Awesome! Based on a review of French consumer insolvency law, I suggested a move like this several years ago: “Payday lenders, pawnshops, rent-to-own outlets, and home-equity ‘predatory’ lenders have reaped enormous and growing profits over the last two decades. It would make perfect sense to hold them accountable for the distress that their ‘distressed lending’ causes to consumers. . . . Would it not be perfectly equitable, as the French law suggests, to offer such creditors vastly inferior treatment in a plan?” (26 Mich. J. Int’l L. 619 (2005)) The French overindebtedness commissions don’t seem to have done much with their power to subordinate “irresponsible” lenders, unfortunatley. I doubt this proposal will have legs in the U.S., but it’s nice to see these kinds of ideas circulating.
Doesn’t have a chance in hell of passing put it is a great idea.
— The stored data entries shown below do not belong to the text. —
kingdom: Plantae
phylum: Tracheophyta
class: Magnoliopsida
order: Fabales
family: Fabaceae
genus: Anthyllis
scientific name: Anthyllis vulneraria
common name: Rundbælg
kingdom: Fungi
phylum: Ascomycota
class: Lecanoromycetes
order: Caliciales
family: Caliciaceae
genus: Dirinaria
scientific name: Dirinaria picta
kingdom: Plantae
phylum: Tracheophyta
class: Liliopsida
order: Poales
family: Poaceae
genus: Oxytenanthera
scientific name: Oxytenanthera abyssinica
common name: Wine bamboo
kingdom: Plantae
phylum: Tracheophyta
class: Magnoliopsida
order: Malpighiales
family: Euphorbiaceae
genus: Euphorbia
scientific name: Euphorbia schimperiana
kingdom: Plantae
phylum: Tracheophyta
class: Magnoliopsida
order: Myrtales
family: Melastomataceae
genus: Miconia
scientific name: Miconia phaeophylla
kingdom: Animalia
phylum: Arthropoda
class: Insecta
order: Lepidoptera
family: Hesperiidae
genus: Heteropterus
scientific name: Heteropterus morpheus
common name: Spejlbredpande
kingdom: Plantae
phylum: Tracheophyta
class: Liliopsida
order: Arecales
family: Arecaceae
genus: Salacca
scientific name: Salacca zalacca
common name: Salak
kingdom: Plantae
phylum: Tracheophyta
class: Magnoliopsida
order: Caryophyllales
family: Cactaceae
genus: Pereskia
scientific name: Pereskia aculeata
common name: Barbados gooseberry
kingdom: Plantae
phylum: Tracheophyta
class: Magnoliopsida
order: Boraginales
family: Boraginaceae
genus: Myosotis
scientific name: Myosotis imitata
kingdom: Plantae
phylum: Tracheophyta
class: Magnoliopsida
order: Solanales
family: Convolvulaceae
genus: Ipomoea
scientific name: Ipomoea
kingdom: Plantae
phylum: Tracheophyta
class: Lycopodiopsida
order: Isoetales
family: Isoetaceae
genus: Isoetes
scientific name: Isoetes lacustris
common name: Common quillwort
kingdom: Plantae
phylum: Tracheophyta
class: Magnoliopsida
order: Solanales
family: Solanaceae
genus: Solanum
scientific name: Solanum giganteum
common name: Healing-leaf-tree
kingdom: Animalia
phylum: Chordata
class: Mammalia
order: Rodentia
I am not sure the subordination rule would make all that much difference. Relatively few cases, including Chapter 13’s, pay out very much to unsecureds. Also, the same party could be victim in one instance and beneficiary in another, sometimes in the same case. The means test provision could, however, depending on the fine print, blow a major hole in that strange process. That raises the question of what “substantial abuse” or other tests would remain in place in its absence, however.